Your mention of Vincenzo Galileo's use of 18:17 to approach a 12-EDO
semitone, actually more accurate on a lute than the logarithmically
correct fret spacing according to Mark Lindley because of fretting
pressure, reminds me of my idea for a 21st-century fretting solution:
just use successive ratios of 25:24. However, I'll refrain from
calling this "JI"; formal RI plus a bit of octave stretching is more
like it.

While I much regret not mentioning Dave Keenan's definition in my
earlier post on "What is JI," I'm delighted that my omission prompted
others to remedy this fault, calling attention to a viewpoint that
deserves to be noticed whenever this topic comes up.

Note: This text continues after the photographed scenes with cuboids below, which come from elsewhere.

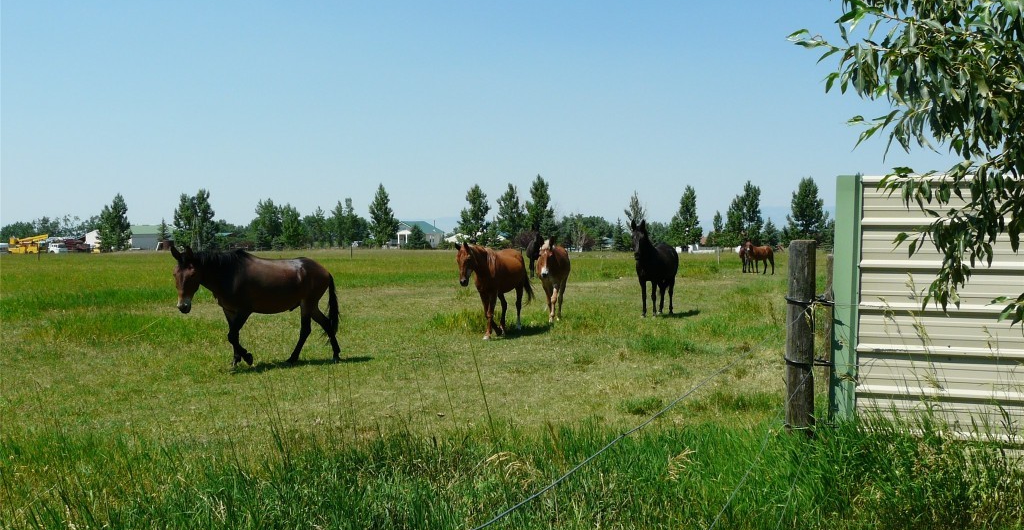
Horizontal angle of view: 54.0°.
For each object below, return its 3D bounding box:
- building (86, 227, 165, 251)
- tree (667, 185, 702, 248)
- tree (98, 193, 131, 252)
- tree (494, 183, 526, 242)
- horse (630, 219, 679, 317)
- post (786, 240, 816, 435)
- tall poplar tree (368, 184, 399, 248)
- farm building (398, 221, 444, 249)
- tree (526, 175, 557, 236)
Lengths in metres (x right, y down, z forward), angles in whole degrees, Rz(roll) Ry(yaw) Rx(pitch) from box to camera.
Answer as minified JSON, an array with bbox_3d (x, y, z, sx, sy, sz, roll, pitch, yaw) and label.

For now, while I consider a longer post on "What JI means to me,"
please let me add that you have frequently made it clear that you set
no arbitrary limits on JI, literally or figuratively, but like me have
been intrigued by writers such as Fabio Colonna who discuss higher
primes and integer ratios.

Recently I have felt a special wonder at reading Kathleen Schlesinger,
and seeing her mention many of my favorite ratios -- in 1939. Maybe
I'd compare her treatise on _The Greek Aulos_ to some late
16th-century Italian efforts to achieve a dramatic music along Greek
lines -- the origins of the opera, of course.

Anyway, this is mainly to say thanks, for your most recent reply and
your many contributions.

Most appreciatively,

Margo Schulter
mschulter@value.net

P.S. Aside to Jon Wild: the distinction you report in Aristoxenos between
the simple and composite use of an interval such as the ditone or major
third very much reminds me of the Vicentino-Lusitano controversy (does any
use of a melodic minor or major third represent an element of the
chromatic or enharmonic genus, so that almost all music is actually
"mixed" rather than diatonic?). Here Lusitano and later Zarlino took the
position you report, arguing that the chromatic semitone and enharmonic
diesis are characteristic of these genera, while major and minor thirds
are also routine as composite intervals in the diatonic.